Material shown Start Marker
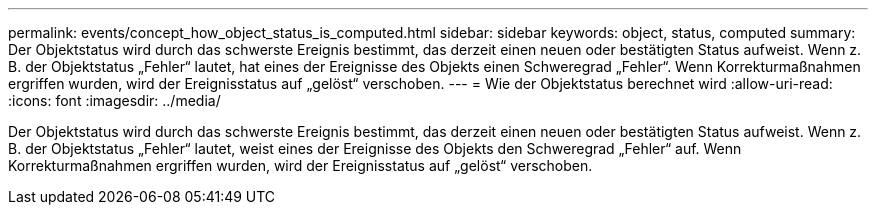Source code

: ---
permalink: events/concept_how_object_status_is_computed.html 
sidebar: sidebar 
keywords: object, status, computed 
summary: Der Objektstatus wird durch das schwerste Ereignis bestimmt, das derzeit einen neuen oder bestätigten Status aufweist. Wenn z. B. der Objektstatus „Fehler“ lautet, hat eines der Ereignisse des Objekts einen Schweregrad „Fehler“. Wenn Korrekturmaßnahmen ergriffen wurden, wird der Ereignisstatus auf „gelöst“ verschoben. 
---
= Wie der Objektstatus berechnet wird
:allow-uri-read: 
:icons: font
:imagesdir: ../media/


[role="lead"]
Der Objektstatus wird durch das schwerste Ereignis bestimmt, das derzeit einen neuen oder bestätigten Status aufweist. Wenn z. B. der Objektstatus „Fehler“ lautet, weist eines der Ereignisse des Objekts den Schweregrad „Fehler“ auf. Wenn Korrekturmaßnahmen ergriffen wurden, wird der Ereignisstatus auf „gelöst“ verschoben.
Material shown End Marker
Material shown Start Marker
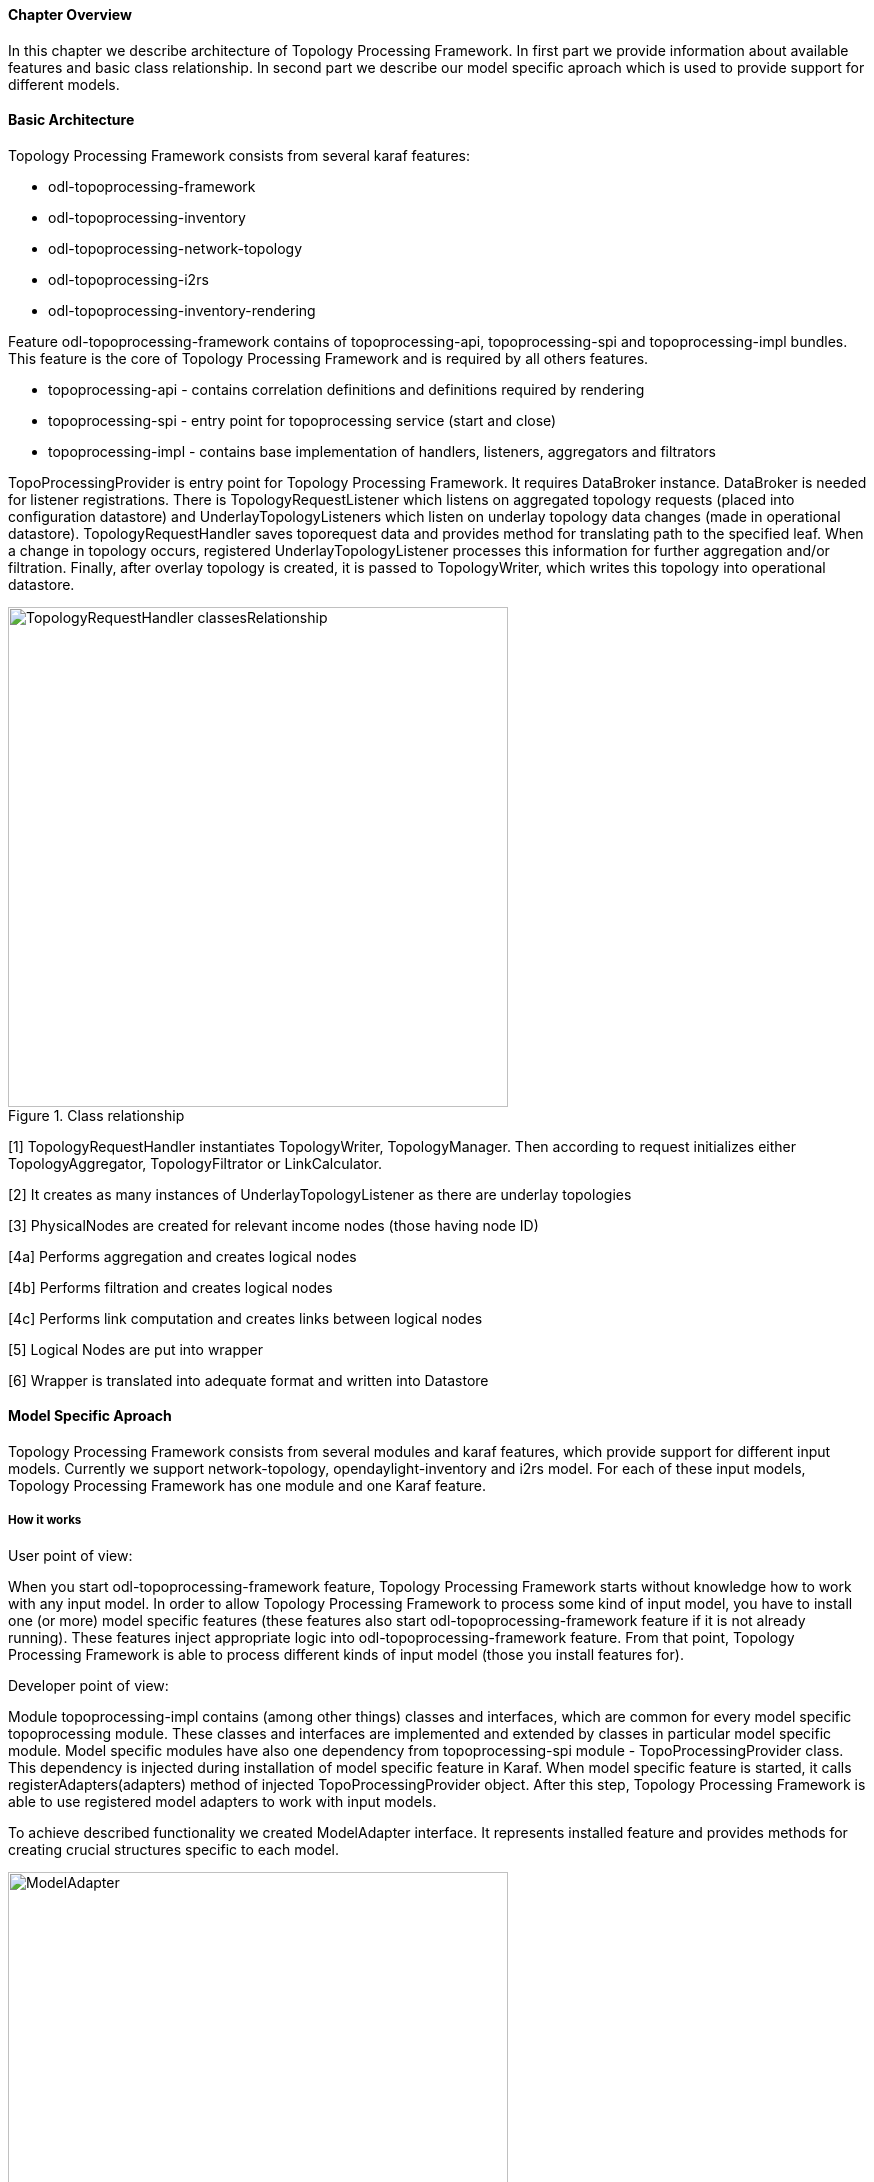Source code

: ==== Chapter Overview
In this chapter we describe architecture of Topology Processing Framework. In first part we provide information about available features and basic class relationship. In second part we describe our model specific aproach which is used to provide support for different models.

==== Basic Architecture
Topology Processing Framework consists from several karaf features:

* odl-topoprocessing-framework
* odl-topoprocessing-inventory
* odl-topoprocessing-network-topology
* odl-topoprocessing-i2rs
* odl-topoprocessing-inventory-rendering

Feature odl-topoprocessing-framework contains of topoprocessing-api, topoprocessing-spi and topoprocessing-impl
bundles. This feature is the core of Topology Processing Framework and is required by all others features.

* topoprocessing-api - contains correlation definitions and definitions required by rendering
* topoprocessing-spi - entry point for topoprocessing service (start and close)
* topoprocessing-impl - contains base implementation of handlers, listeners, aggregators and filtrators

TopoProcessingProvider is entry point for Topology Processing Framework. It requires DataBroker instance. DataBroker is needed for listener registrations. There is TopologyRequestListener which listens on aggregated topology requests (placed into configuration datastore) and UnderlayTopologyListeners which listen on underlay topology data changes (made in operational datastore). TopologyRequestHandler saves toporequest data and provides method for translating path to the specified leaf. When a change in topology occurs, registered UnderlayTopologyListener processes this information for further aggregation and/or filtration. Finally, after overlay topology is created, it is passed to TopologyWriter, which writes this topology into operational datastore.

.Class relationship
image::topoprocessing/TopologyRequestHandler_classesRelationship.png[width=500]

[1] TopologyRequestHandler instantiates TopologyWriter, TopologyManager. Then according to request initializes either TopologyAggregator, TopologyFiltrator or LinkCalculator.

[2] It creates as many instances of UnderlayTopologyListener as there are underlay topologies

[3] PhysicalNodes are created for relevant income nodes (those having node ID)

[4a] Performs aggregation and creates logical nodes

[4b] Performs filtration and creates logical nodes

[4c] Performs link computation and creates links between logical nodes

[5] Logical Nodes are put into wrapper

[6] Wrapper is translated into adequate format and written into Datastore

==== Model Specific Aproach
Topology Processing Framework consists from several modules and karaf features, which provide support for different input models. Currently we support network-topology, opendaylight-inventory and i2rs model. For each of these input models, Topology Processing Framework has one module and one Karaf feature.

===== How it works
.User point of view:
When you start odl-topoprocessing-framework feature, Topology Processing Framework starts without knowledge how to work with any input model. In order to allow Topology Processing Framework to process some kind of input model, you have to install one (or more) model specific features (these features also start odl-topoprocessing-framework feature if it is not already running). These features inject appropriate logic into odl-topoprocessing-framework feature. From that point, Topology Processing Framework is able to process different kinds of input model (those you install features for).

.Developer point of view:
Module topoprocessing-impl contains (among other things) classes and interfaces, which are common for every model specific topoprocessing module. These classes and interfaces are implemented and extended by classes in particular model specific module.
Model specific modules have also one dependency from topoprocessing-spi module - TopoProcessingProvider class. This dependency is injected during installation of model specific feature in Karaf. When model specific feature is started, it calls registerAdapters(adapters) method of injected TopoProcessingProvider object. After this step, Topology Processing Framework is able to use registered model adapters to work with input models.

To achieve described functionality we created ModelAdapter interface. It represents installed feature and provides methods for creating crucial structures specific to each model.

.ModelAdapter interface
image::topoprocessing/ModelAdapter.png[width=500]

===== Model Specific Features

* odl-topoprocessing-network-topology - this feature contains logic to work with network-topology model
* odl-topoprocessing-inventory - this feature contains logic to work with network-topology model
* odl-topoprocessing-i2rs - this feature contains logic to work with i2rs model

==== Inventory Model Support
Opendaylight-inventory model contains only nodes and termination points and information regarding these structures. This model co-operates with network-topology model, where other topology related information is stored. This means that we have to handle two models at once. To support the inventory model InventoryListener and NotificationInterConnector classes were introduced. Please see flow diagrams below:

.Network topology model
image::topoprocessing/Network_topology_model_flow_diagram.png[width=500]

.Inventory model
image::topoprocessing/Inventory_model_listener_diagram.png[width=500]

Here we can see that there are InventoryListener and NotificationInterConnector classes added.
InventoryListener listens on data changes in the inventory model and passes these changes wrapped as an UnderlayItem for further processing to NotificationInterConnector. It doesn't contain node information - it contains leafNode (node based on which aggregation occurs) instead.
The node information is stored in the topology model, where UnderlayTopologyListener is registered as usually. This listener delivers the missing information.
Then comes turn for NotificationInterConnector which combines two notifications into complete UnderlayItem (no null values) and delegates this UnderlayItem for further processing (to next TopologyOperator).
Material shown End Marker
Work instructions:
Among the entries above, the lines between the ones containing "Opendaylight-inventory model contains" and "Then comes turn", inclusive, are to be transcribed exactly. No other line is to be given.

Response to this task:
Opendaylight-inventory model contains only nodes and termination points and information regarding these structures. This model co-operates with network-topology model, where other topology related information is stored. This means that we have to handle two models at once. To support the inventory model InventoryListener and NotificationInterConnector classes were introduced. Please see flow diagrams below:

.Network topology model
image::topoprocessing/Network_topology_model_flow_diagram.png[width=500]

.Inventory model
image::topoprocessing/Inventory_model_listener_diagram.png[width=500]

Here we can see that there are InventoryListener and NotificationInterConnector classes added.
InventoryListener listens on data changes in the inventory model and passes these changes wrapped as an UnderlayItem for further processing to NotificationInterConnector. It doesn't contain node information - it contains leafNode (node based on which aggregation occurs) instead.
The node information is stored in the topology model, where UnderlayTopologyListener is registered as usually. This listener delivers the missing information.
Then comes turn for NotificationInterConnector which combines two notifications into complete UnderlayItem (no null values) and delegates this UnderlayItem for further processing (to next TopologyOperator).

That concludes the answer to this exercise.